→ Your instructions
Omitting the pictures, output all of the records precisely as written.

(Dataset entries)
----
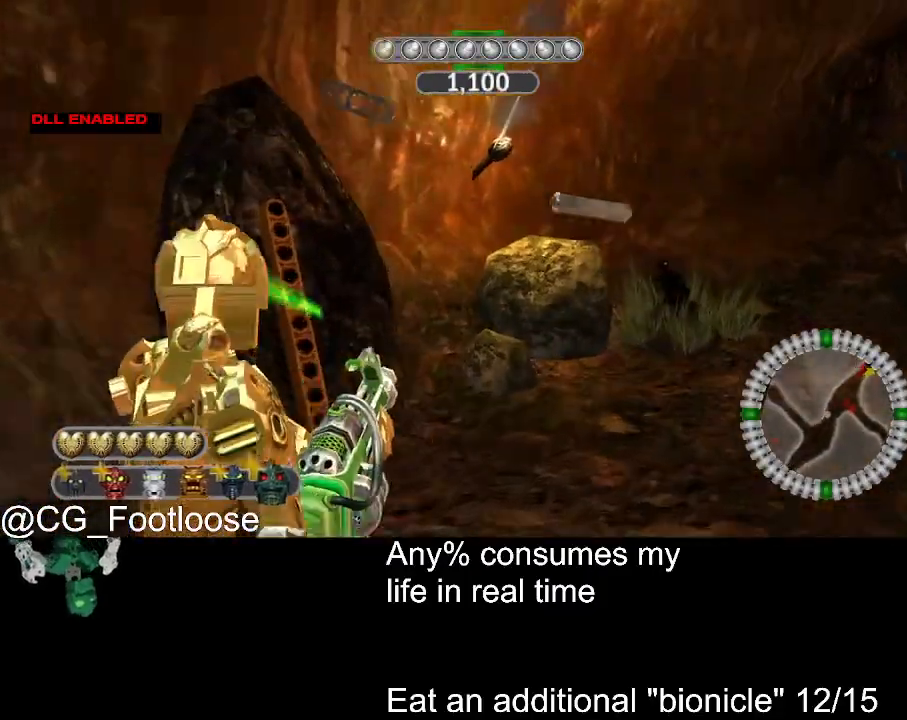
{"keys": ["d", "w"], "mouse": ["left"], "events": [[500, "mouse_left", "down"]]}
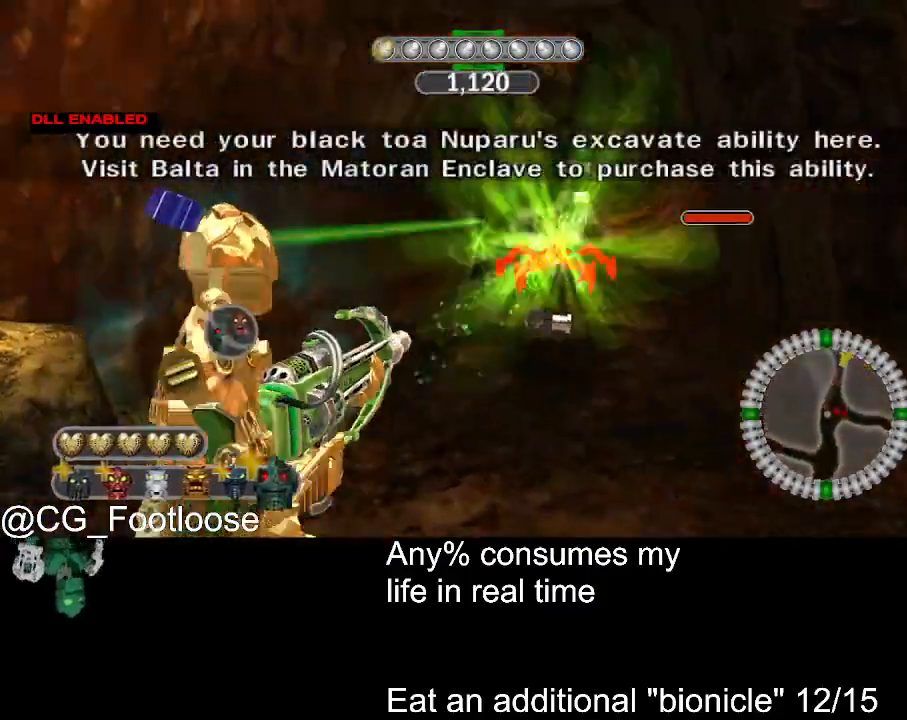
{"keys": ["a", "w"], "mouse": [], "events": [[50, "a", "down"], [50, "d", "up"], [100, "mouse_left", "up"], [234, "a", "up"], [234, "d", "down"], [467, "a", "down"], [467, "d", "up"]]}
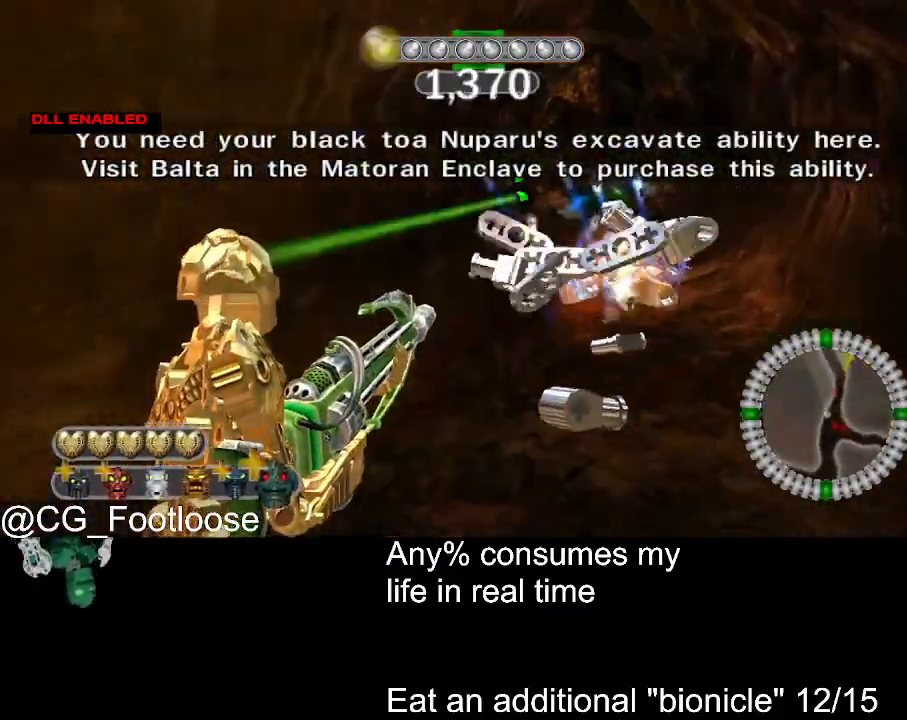
{"keys": ["d", "w"], "mouse": [], "events": [[117, "a", "up"], [167, "d", "down"], [200, "mouse_left", "down"], [400, "mouse_left", "up"]]}
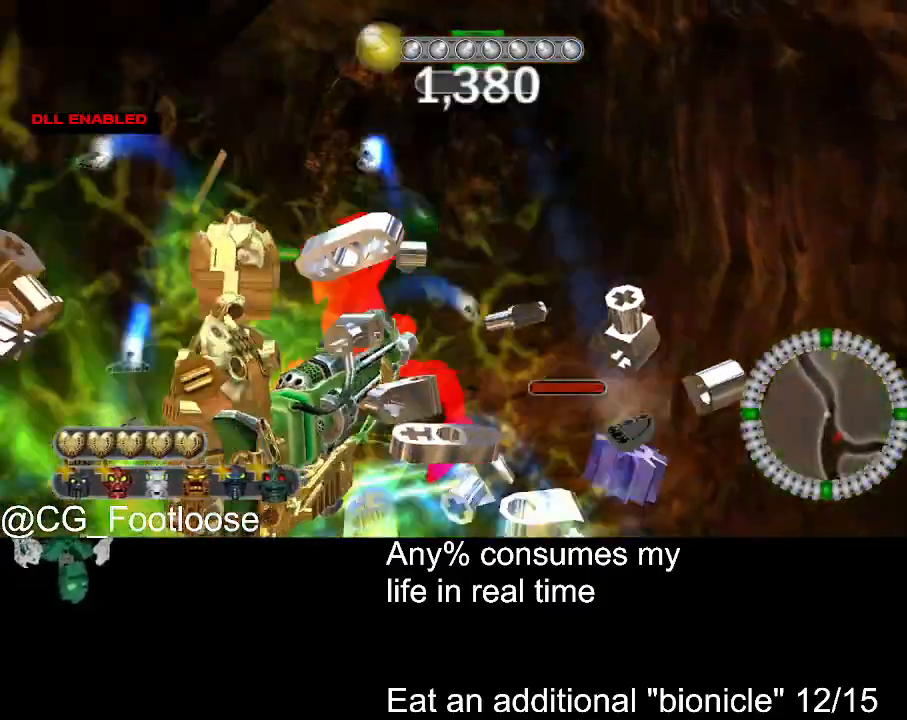
{"keys": ["a", "w"], "mouse": [], "events": [[417, "a", "down"], [450, "d", "up"]]}
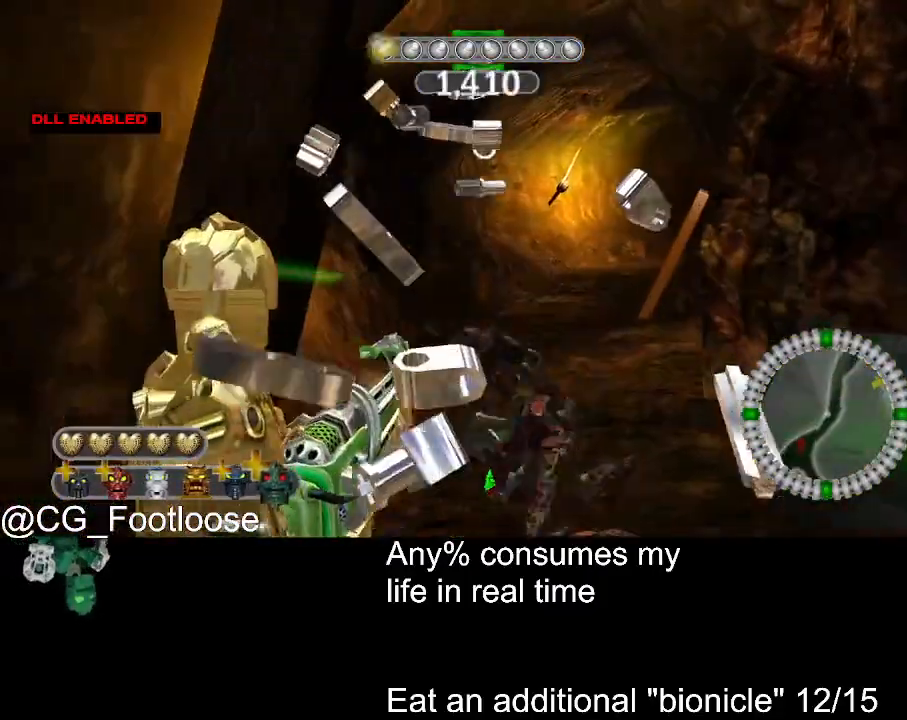
{"keys": ["a", "w"], "mouse": [], "events": [[50, "a", "up"], [50, "d", "down"], [334, "a", "down"], [384, "d", "up"]]}
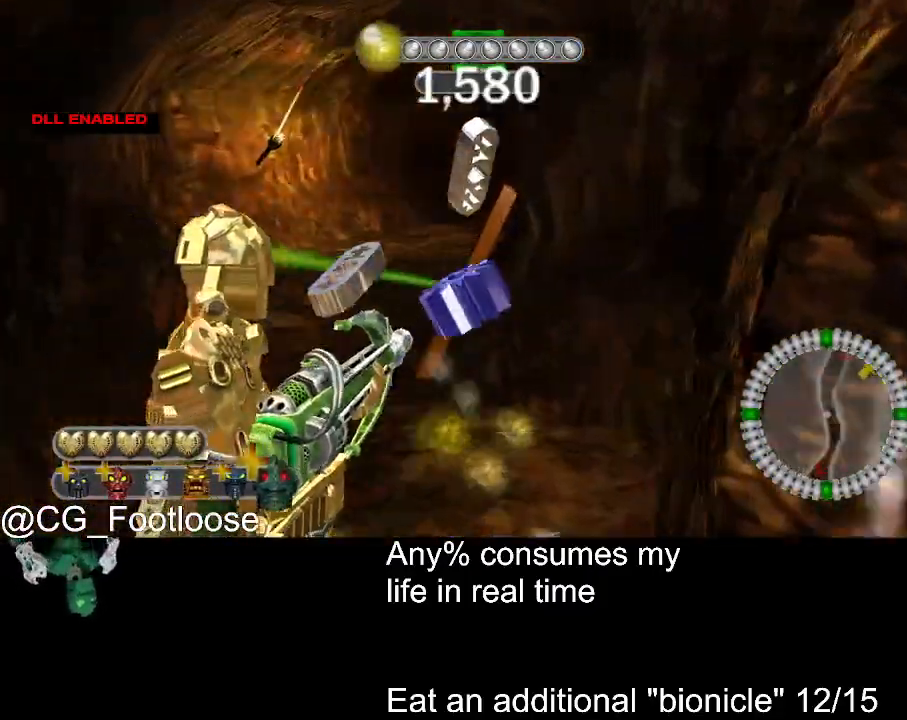
{"keys": ["a", "w"], "mouse": [], "events": []}
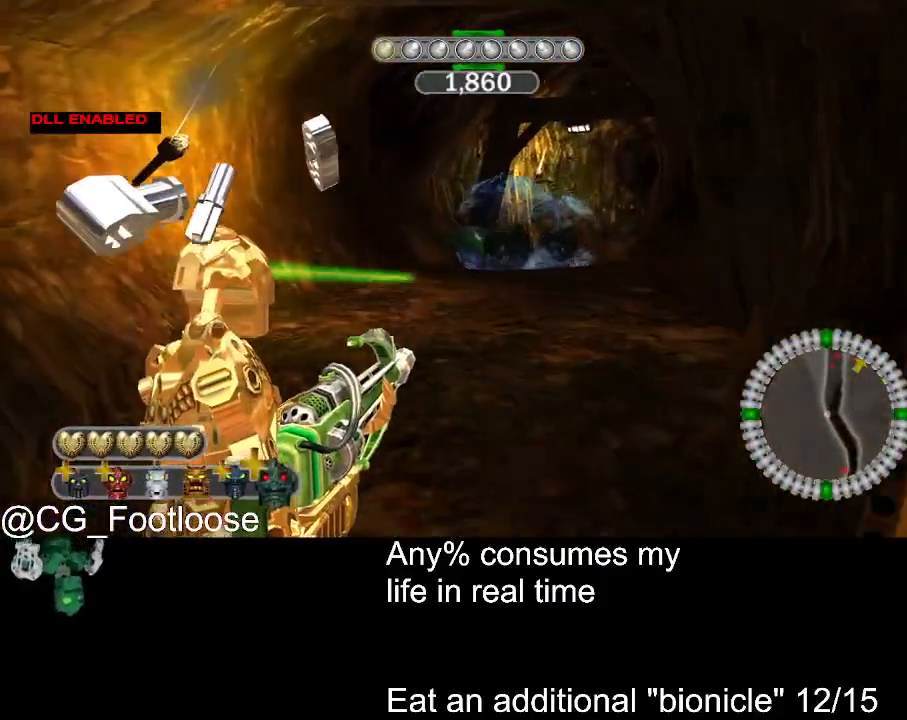
{"keys": ["a", "w"], "mouse": [], "events": [[84, "a", "up"], [84, "d", "down"], [84, "mouse_left", "down"], [267, "mouse_left", "up"], [467, "a", "down"], [500, "d", "up"]]}
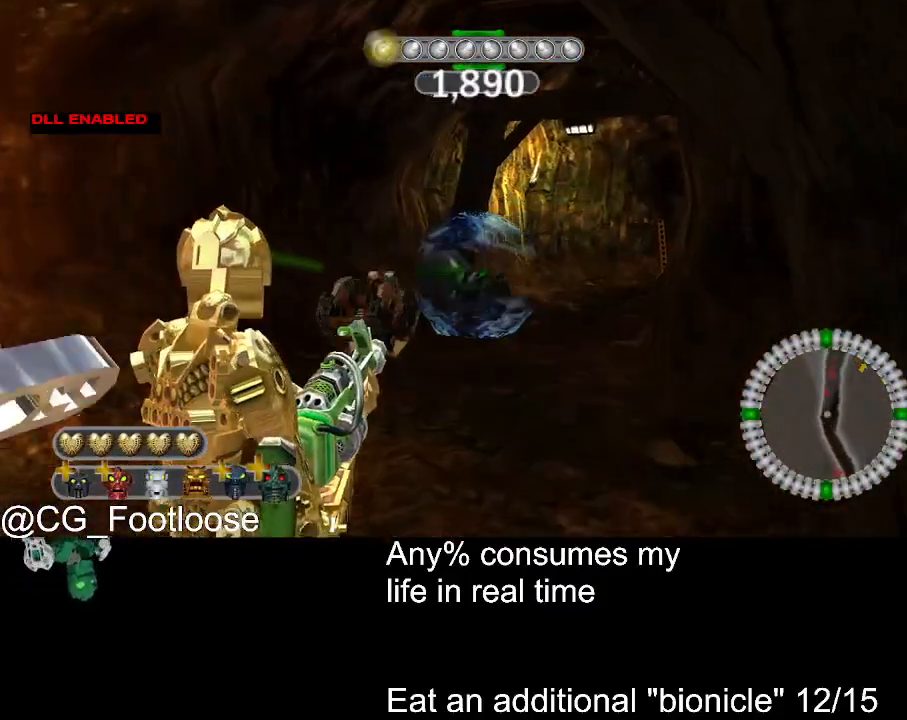
{"keys": ["d", "w"], "mouse": ["left"], "events": [[150, "a", "up"], [150, "d", "down"], [384, "mouse_left", "down"]]}
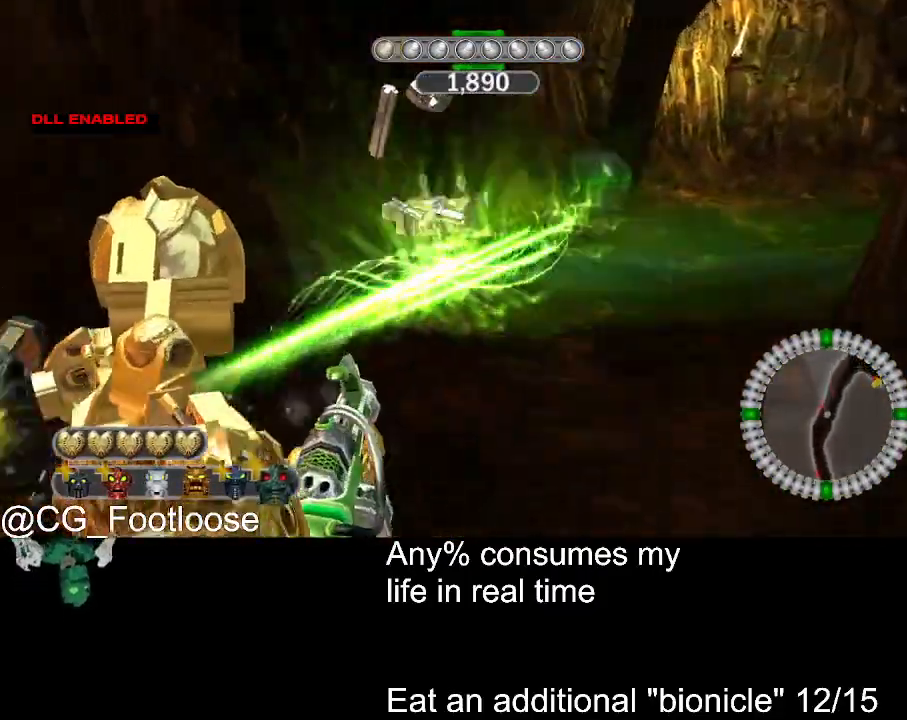
{"keys": ["d", "w"], "mouse": [], "events": [[67, "mouse_left", "up"]]}
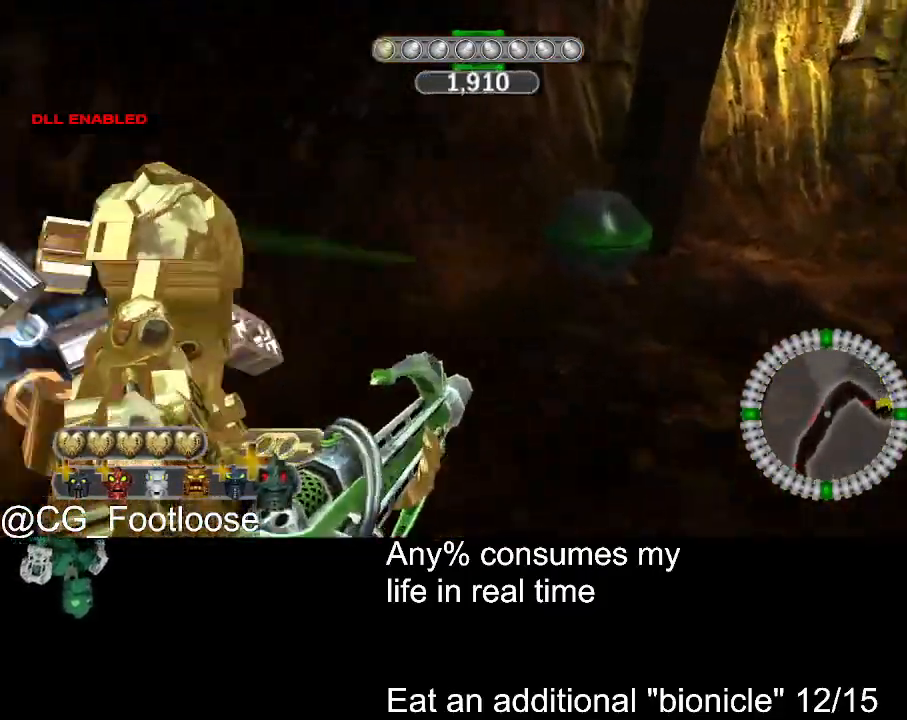
{"keys": ["d", "w"], "mouse": [], "events": []}
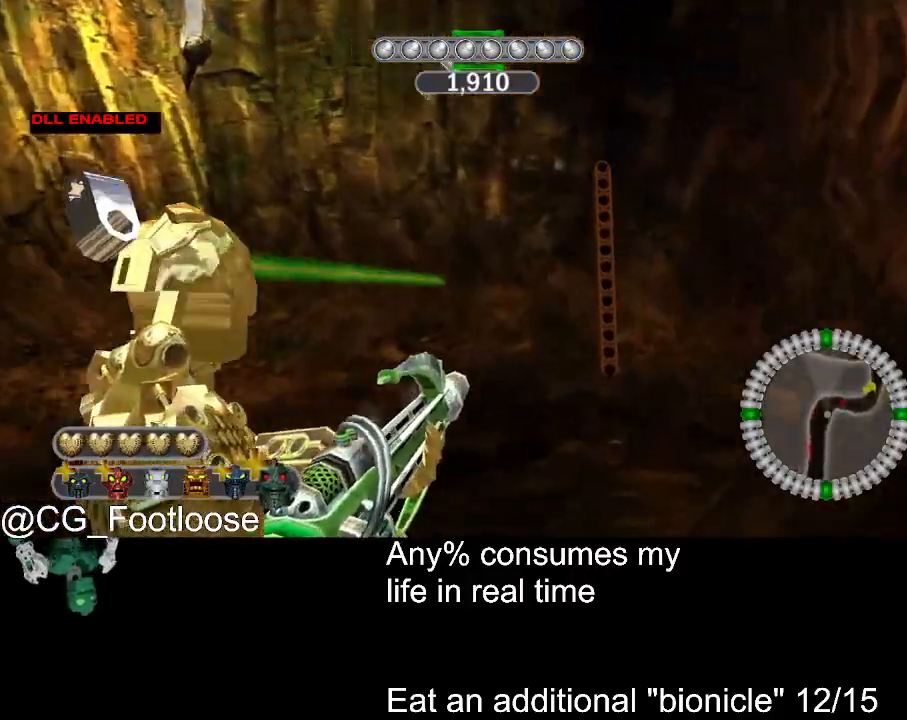
{"keys": ["d", "w"], "mouse": [], "events": []}
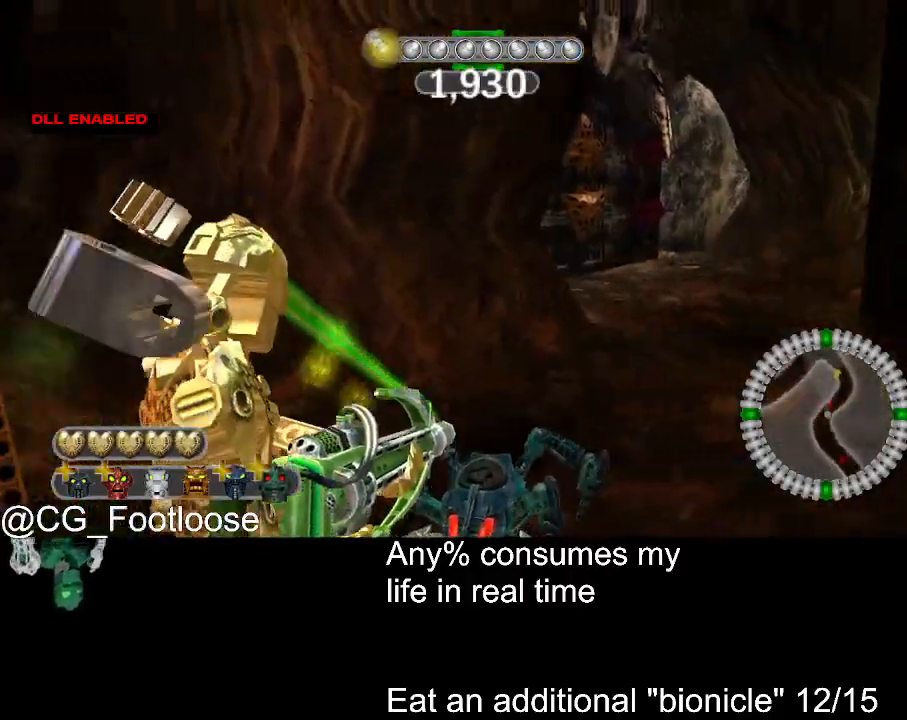
{"keys": ["d", "w"], "mouse": [], "events": [[67, "mouse_left", "down"], [200, "mouse_left", "up"]]}
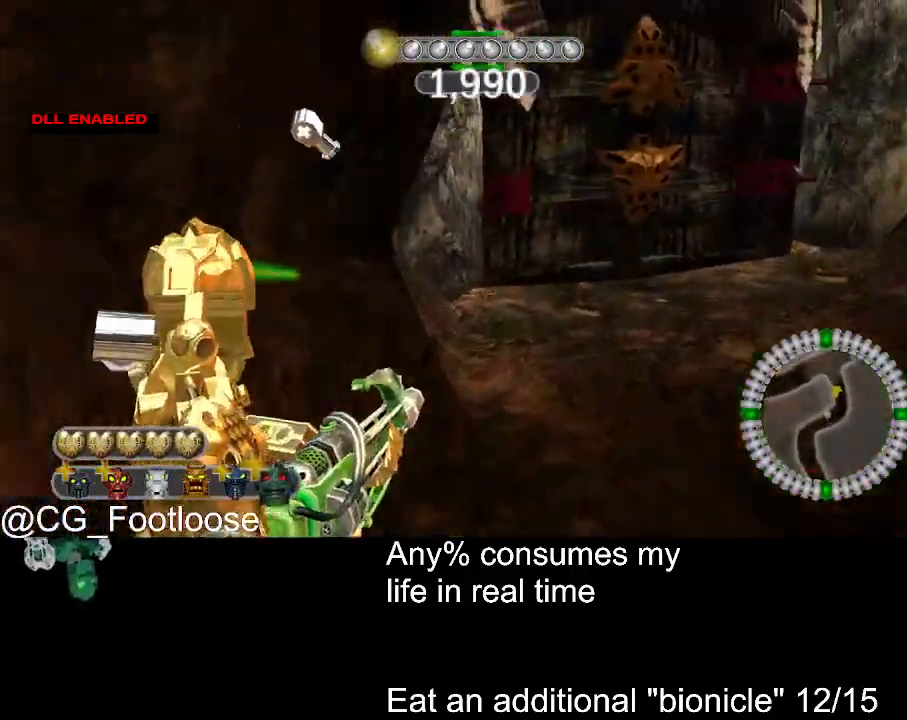
{"keys": ["a"], "mouse": [], "events": [[267, "mouse_left", "down"], [367, "w", "up"], [417, "d", "up"], [450, "a", "down"], [500, "mouse_left", "up"]]}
----
→ Response
{"keys": ["d", "w"], "mouse": ["left"], "events": [[500, "mouse_left", "down"]]}
{"keys": ["a", "w"], "mouse": [], "events": [[50, "a", "down"], [50, "d", "up"], [100, "mouse_left", "up"], [234, "a", "up"], [234, "d", "down"], [467, "a", "down"], [467, "d", "up"]]}
{"keys": ["d", "w"], "mouse": [], "events": [[117, "a", "up"], [167, "d", "down"], [200, "mouse_left", "down"], [400, "mouse_left", "up"]]}
{"keys": ["a", "w"], "mouse": [], "events": [[417, "a", "down"], [450, "d", "up"]]}
{"keys": ["a", "w"], "mouse": [], "events": [[50, "a", "up"], [50, "d", "down"], [334, "a", "down"], [384, "d", "up"]]}
{"keys": ["a", "w"], "mouse": [], "events": []}
{"keys": ["a", "w"], "mouse": [], "events": [[84, "a", "up"], [84, "d", "down"], [84, "mouse_left", "down"], [267, "mouse_left", "up"], [467, "a", "down"], [500, "d", "up"]]}
{"keys": ["d", "w"], "mouse": ["left"], "events": [[150, "a", "up"], [150, "d", "down"], [384, "mouse_left", "down"]]}
{"keys": ["d", "w"], "mouse": [], "events": [[67, "mouse_left", "up"]]}
{"keys": ["d", "w"], "mouse": [], "events": []}
{"keys": ["d", "w"], "mouse": [], "events": []}
{"keys": ["d", "w"], "mouse": [], "events": [[67, "mouse_left", "down"], [200, "mouse_left", "up"]]}
{"keys": ["a"], "mouse": [], "events": [[267, "mouse_left", "down"], [367, "w", "up"], [417, "d", "up"], [450, "a", "down"], [500, "mouse_left", "up"]]}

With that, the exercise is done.